History students contribute to public-facing digital history projects directed by faculty in the History & Political Science department and MCLA's Freel Library. Students and faculty collaborate with local public history institutions like the North Adams Historical Society and the North Adams Public Library to digitize local history.
The North Adams Archives is an open, online archive of historical artifacts gathered from the North Adams community. It began in 2018 when the North Adams Public Library, the North Adams Historical Society, MCLA, the Massachusetts Museum of Contemporary Art, and people throughout North Adams teamed up to collect and digitize their local history in a local History Harvest. Students collected and digitized items donated by the North Adams community. In class, they created an online archive and exhibits to share that history. The MCLA Library has also made its digital collections available on the online archive.
Historic North Adams is a free app and website that puts North Adams’ history at your fingertips. Explore interesting people, places and events in North Adams’ history, and take historical walking tours of the city. With a growing list of interpretive stories, each point on the interactive GPS-enabled map includes historical information about the location, along with historic images from archival collections and historical publications.
A variety of courses in the History & Political Science Department offer the opportunity to build students' digital skills while studying the past. Check out our ongoing student projects from these upper-level History courses.

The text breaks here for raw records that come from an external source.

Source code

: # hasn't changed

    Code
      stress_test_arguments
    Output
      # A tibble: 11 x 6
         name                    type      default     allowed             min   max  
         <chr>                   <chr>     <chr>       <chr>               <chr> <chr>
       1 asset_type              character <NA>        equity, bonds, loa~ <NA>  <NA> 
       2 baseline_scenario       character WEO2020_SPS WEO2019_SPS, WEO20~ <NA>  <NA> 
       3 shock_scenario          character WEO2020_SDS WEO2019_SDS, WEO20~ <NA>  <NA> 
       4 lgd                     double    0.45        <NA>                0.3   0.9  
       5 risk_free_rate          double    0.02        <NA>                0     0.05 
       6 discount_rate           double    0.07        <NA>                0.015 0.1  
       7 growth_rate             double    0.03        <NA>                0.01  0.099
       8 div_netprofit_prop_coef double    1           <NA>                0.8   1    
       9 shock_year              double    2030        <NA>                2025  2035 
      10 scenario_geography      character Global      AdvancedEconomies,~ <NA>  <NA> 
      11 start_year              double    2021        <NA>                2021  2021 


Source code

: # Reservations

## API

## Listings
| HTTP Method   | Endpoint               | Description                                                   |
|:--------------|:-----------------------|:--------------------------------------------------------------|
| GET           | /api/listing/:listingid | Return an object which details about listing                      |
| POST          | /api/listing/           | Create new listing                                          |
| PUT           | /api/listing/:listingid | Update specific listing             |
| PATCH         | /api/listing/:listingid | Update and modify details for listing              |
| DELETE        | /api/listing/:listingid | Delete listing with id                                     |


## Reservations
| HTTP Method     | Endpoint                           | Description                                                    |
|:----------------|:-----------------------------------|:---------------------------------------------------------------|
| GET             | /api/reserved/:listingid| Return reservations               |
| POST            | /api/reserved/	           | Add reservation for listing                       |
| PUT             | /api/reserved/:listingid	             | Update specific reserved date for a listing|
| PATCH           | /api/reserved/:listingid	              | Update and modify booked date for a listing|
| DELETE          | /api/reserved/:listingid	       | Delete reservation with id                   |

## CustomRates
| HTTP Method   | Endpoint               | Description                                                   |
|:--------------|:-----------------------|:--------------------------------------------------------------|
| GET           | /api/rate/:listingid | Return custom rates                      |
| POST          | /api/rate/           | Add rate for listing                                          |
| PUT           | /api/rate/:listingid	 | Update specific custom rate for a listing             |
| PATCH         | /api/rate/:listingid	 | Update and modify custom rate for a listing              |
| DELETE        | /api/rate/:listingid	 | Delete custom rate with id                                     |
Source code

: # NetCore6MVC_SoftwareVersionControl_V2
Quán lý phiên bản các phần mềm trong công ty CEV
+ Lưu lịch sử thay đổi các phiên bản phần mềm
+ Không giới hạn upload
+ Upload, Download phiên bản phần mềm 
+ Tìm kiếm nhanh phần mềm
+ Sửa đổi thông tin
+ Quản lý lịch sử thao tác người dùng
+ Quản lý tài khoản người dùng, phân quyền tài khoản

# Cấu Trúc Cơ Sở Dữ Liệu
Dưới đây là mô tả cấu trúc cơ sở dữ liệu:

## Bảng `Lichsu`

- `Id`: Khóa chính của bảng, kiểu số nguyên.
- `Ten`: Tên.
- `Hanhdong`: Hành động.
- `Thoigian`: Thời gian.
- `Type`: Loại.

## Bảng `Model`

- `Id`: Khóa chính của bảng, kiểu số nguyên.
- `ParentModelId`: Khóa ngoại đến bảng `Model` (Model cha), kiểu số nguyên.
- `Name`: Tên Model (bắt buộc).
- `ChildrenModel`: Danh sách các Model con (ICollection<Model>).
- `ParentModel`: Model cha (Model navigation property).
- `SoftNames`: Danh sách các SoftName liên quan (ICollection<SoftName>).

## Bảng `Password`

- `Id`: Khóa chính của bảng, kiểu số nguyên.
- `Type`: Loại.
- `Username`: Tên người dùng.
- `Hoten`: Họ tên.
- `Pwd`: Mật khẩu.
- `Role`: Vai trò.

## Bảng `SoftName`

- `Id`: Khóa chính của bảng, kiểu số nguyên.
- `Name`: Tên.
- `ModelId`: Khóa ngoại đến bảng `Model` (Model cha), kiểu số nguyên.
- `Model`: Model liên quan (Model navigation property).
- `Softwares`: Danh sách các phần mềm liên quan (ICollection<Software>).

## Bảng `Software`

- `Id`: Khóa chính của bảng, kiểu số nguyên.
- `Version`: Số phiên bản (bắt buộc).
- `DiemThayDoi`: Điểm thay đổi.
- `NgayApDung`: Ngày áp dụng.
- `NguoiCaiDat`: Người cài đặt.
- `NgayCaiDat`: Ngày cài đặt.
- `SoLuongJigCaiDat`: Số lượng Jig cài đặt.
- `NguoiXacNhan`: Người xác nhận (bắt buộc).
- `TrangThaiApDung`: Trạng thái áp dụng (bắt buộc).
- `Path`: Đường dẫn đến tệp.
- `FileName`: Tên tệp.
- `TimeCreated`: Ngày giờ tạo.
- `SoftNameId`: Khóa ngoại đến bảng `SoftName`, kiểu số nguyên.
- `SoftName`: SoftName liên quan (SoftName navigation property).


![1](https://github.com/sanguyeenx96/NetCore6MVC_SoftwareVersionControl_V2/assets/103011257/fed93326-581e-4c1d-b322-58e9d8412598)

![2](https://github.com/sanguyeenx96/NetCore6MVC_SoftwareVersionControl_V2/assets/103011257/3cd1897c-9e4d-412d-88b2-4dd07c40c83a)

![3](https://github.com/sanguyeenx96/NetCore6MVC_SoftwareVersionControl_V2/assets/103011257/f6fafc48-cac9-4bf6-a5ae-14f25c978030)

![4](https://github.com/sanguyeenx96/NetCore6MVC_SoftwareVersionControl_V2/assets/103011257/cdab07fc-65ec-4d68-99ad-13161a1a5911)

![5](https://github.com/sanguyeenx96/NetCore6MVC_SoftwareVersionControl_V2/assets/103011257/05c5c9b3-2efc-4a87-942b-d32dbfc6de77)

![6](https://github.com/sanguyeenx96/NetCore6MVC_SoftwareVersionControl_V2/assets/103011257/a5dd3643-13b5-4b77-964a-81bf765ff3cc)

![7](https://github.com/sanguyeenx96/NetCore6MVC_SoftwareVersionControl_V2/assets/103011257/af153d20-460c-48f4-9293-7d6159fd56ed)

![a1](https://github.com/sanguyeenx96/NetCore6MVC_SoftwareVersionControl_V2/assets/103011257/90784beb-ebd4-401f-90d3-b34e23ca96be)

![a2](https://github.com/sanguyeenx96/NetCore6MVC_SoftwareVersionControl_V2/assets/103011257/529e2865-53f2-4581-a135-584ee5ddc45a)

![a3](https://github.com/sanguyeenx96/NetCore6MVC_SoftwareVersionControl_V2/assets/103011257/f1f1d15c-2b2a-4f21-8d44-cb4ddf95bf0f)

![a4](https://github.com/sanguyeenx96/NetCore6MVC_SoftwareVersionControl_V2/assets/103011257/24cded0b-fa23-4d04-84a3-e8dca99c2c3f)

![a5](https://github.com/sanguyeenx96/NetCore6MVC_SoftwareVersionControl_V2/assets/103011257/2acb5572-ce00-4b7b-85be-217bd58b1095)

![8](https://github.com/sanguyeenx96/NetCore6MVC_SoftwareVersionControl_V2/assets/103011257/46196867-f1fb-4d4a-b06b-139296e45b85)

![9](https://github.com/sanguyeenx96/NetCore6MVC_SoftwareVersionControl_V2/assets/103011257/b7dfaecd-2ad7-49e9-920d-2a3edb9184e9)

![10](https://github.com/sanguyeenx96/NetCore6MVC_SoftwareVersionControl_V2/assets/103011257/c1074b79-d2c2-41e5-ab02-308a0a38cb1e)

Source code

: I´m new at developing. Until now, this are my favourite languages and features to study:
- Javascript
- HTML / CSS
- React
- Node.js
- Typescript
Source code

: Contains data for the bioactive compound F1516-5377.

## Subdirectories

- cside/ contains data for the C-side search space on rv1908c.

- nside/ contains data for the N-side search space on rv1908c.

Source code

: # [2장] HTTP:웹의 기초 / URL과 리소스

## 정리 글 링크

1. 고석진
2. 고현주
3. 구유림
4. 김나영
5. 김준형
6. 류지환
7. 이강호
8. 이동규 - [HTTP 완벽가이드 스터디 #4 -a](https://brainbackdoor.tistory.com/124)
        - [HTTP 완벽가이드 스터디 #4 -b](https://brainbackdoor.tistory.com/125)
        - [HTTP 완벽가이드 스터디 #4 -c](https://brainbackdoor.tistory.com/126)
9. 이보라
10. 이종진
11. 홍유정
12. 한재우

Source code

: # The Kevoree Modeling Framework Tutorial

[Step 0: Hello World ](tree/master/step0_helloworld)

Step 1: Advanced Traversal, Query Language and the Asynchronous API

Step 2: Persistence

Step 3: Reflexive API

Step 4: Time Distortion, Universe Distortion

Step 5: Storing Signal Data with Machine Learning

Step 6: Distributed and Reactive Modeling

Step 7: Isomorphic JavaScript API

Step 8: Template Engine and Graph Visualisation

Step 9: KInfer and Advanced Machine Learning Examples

Students completed four blog posts on the history and legacies of enslavement in a region or country of their choosing, starting with a voyage from the Trans-Atlantic Slave Trade Database at SlaveVoyages.org. Throughout the class, students learned about colonialism, enslavement, and Black freedom movements.
Students created their own histories of the US Civil War and Reconstruction eras with interactive timelines curated in Knight Lab's TimelineJS. Through interpretation of historical sources, they analyzed the era's most important events and, in the process, learned how the Civil War means many different things to many different people.